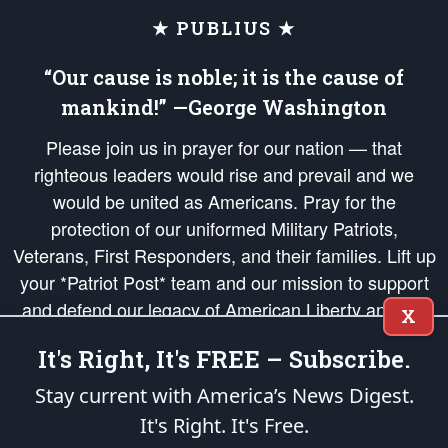
★ PUBLIUS ★
“Our cause is noble; it is the cause of
mankind!” —George Washington
Please join us in prayer for our nation — that
righteous leaders would rise and prevail and we
would be united as Americans. Pray for the
protection of our uniformed Military Patriots,
Veterans, First Responders, and their families. Lift up
your *Patriot Post* team and our mission to support
and defend our legacy of American Liberty and our
X
Republic's Founding Principles, in order that the fires
It's Right, It's FREE – Subscribe.
of freedom would be ignited in the hearts and minds
of our countrymen.
Stay current with America’s News Digest.
It's Right. It's Free.
The Patriot Post
is protected speech, as enumerated in the
First Amendment
and enforced by the
Second Amendment
of the Constitution of the United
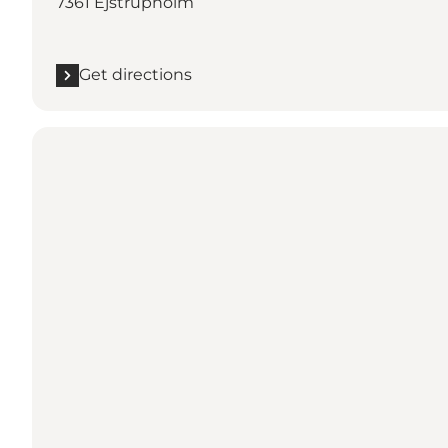
7361 Ejstrupholm
Get directions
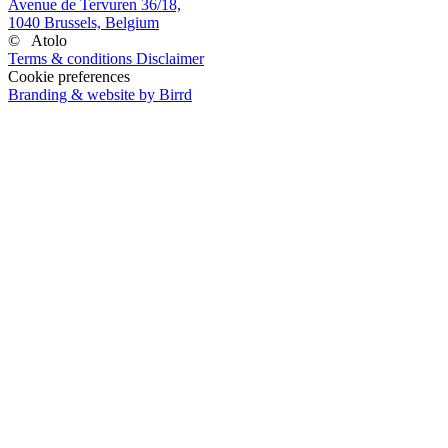
Avenue de Tervuren 36/18,
1040 Brussels, Belgium
©
Atolo
Terms & conditions
Disclaimer
Cookie preferences
Branding & website by Birrd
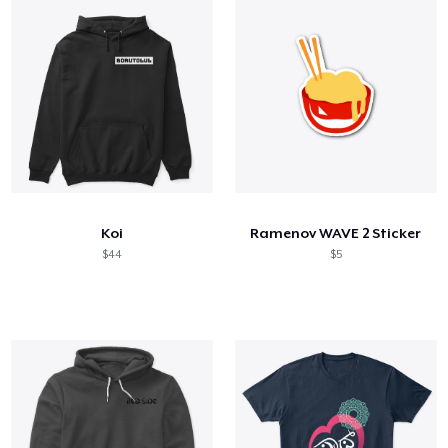
Koi
Ramenov WAVE 2 Sticker
$44
$5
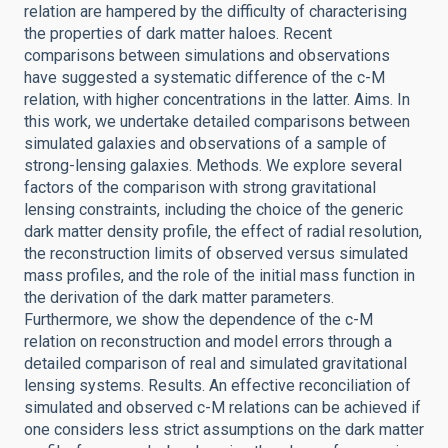
relation are hampered by the difficulty of characterising
the properties of dark matter haloes. Recent
comparisons between simulations and observations
have suggested a systematic difference of the c-M
relation, with higher concentrations in the latter. Aims. In
this work, we undertake detailed comparisons between
simulated galaxies and observations of a sample of
strong-lensing galaxies. Methods. We explore several
factors of the comparison with strong gravitational
lensing constraints, including the choice of the generic
dark matter density profile, the effect of radial resolution,
the reconstruction limits of observed versus simulated
mass profiles, and the role of the initial mass function in
the derivation of the dark matter parameters.
Furthermore, we show the dependence of the c-M
relation on reconstruction and model errors through a
detailed comparison of real and simulated gravitational
lensing systems. Results. An effective reconciliation of
simulated and observed c-M relations can be achieved if
one considers less strict assumptions on the dark matter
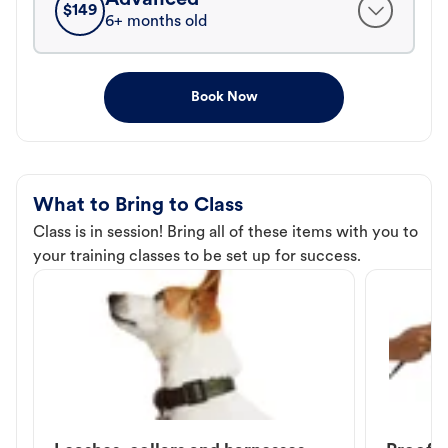
$
149
6+ months old
Book Now
What to Bring to Class
Class is in session! Bring all of these items with you to
your training classes to be set up for success.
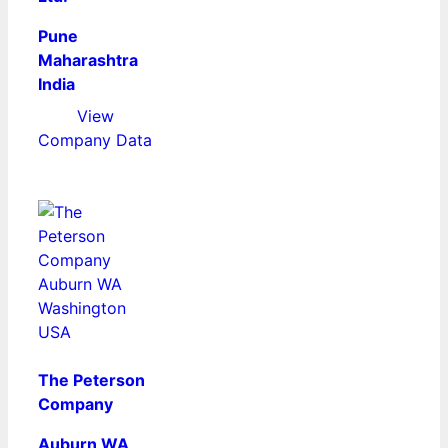
Pune
Maharashtra
India
View
Company Data
The Peterson
Company
Auburn WA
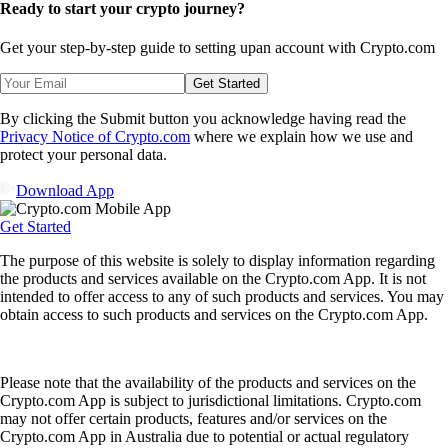
Ready to start your crypto journey?
Get your step-by-step guide to setting up
an account with Crypto.com
Get Started
By clicking the Submit button you acknowledge having read the
Privacy Notice of Crypto.com
where we explain how we use and
protect your personal data.
Download App
Get Started
The purpose of this website is solely to display information regarding
the products and services available on the Crypto.com App. It is not
intended to offer access to any of such products and services. You may
obtain access to such products and services on the Crypto.com App.
Please note that the availability of the products and services on the
Crypto.com App is subject to jurisdictional limitations. Crypto.com
may not offer certain products, features and/or services on the
Crypto.com App in Australia due to potential or actual regulatory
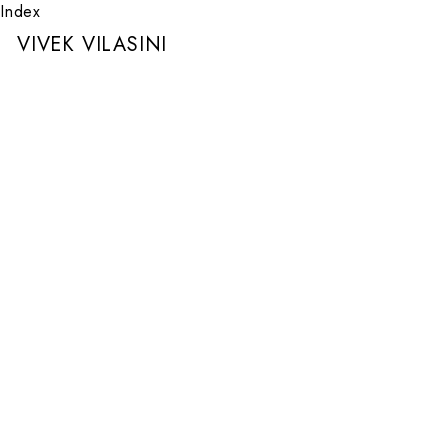
Index
VIVEK VILASINI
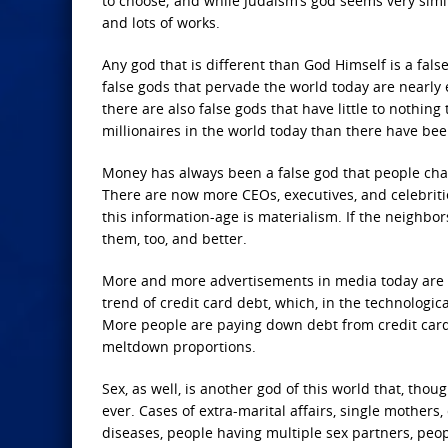
to choose; and while Judaism’s god seems very similar
and lots of works.
Any god that is different than God Himself is a fals
false gods that pervade the world today are nearly 
there are also false gods that have little to nothin
millionaires in the world today than there have be
Money has always been a false god that people chas
There are now more CEOs, executives, and celebriti
this information-age is materialism. If the neighbor
them, too, and better.
More and more advertisements in media today are a
trend of credit card debt, which, in the technologic
More people are paying down debt from credit cards 
meltdown proportions.
Sex, as well, is another god of this world that, th
ever. Cases of extra-marital affairs, single mothers
diseases, people having multiple sex partners, peop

================

Please repeat every record above exactly, leaving the pictures out.

★ PUBLIUS ★
“Our cause is noble; it is the cause of
mankind!” —George Washington
Please join us in prayer for our nation — that
righteous leaders would rise and prevail and we
would be united as Americans. Pray for the
protection of our uniformed Military Patriots,
Veterans, First Responders, and their families. Lift up
your *Patriot Post* team and our mission to support
and defend our legacy of American Liberty and our
X
Republic's Founding Principles, in order that the fires
It's Right, It's FREE – Subscribe.
of freedom would be ignited in the hearts and minds
of our countrymen.
Stay current with America’s News Digest.
It's Right. It's Free.
The Patriot Post
is protected speech, as enumerated in the
First Amendment
and enforced by the
Second Amendment
of the Constitution of the United
7361 Ejstrupholm
Get directions
Avenue de Tervuren 36/18,
1040 Brussels, Belgium
©
Atolo
Terms & conditions
Disclaimer
Cookie preferences
Branding & website by Birrd
Koi
Ramenov WAVE 2 Sticker
$44
$5
relation are hampered by the difficulty of characterising
the properties of dark matter haloes. Recent
comparisons between simulations and observations
have suggested a systematic difference of the c-M
relation, with higher concentrations in the latter. Aims. In
this work, we undertake detailed comparisons between
simulated galaxies and observations of a sample of
strong-lensing galaxies. Methods. We explore several
factors of the comparison with strong gravitational
lensing constraints, including the choice of the generic
dark matter density profile, the effect of radial resolution,
the reconstruction limits of observed versus simulated
mass profiles, and the role of the initial mass function in
the derivation of the dark matter parameters.
Furthermore, we show the dependence of the c-M
relation on reconstruction and model errors through a
detailed comparison of real and simulated gravitational
lensing systems. Results. An effective reconciliation of
simulated and observed c-M relations can be achieved if
one considers less strict assumptions on the dark matter
$
149
6+ months old
Book Now
What to Bring to Class
Class is in session! Bring all of these items with you to
your training classes to be set up for success.
Pune
Maharashtra
India
View
Company Data
The Peterson
Company
Auburn WA
Ready to start your crypto journey?
Get your step-by-step guide to setting up
an account with Crypto.com
Get Started
By clicking the Submit button you acknowledge having read the
Privacy Notice of Crypto.com
where we explain how we use and
protect your personal data.
Download App
Get Started
The purpose of this website is solely to display information regarding
the products and services available on the Crypto.com App. It is not
intended to offer access to any of such products and services. You may
obtain access to such products and services on the Crypto.com App.
Please note that the availability of the products and services on the
Crypto.com App is subject to jurisdictional limitations. Crypto.com
may not offer certain products, features and/or services on the
Crypto.com App in Australia due to potential or actual regulatory
Index
VIVEK VILASINI
to choose; and while Judaism’s god seems very similar
and lots of works.
Any god that is different than God Himself is a fals
false gods that pervade the world today are nearly 
there are also false gods that have little to nothin
millionaires in the world today than there have be
Money has always been a false god that people chas
There are now more CEOs, executives, and celebriti
this information-age is materialism. If the neighbor
them, too, and better.
More and more advertisements in media today are a
trend of credit card debt, which, in the technologic
More people are paying down debt from credit cards 
meltdown proportions.
Sex, as well, is another god of this world that, th
ever. Cases of extra-marital affairs, single mothers
diseases, people having multiple sex partners, peop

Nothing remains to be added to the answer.